(Text extracted from each page)

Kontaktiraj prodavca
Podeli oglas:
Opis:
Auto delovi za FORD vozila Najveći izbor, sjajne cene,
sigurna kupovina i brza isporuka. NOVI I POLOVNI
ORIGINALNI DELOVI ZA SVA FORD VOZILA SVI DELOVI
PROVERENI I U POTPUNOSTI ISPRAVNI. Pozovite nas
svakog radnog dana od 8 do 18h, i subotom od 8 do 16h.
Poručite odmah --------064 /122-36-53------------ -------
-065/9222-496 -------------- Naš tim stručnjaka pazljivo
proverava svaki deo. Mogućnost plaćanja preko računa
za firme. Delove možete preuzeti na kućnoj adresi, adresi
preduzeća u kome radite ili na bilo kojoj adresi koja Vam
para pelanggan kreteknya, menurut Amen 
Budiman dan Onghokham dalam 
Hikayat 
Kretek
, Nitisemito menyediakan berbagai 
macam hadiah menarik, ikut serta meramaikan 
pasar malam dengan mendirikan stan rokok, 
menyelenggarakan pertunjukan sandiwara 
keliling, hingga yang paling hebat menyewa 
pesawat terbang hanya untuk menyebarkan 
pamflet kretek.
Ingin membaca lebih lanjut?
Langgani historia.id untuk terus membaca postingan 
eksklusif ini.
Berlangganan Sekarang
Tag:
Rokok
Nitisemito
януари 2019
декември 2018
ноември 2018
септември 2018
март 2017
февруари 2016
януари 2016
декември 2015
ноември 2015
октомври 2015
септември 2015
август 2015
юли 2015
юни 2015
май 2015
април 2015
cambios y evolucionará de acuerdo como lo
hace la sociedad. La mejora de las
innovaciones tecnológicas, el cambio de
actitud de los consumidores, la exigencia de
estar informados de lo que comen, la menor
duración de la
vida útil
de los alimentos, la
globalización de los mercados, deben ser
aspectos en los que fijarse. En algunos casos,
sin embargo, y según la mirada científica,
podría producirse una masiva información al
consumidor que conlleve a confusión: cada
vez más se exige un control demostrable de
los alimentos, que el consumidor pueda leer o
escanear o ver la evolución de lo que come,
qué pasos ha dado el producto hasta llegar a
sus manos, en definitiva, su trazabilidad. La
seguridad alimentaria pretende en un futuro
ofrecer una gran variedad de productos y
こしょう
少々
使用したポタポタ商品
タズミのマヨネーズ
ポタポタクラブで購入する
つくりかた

- Problem statement: Count the lines of the records that contain the word "alimentos". Give only the number.

- Written answer: 2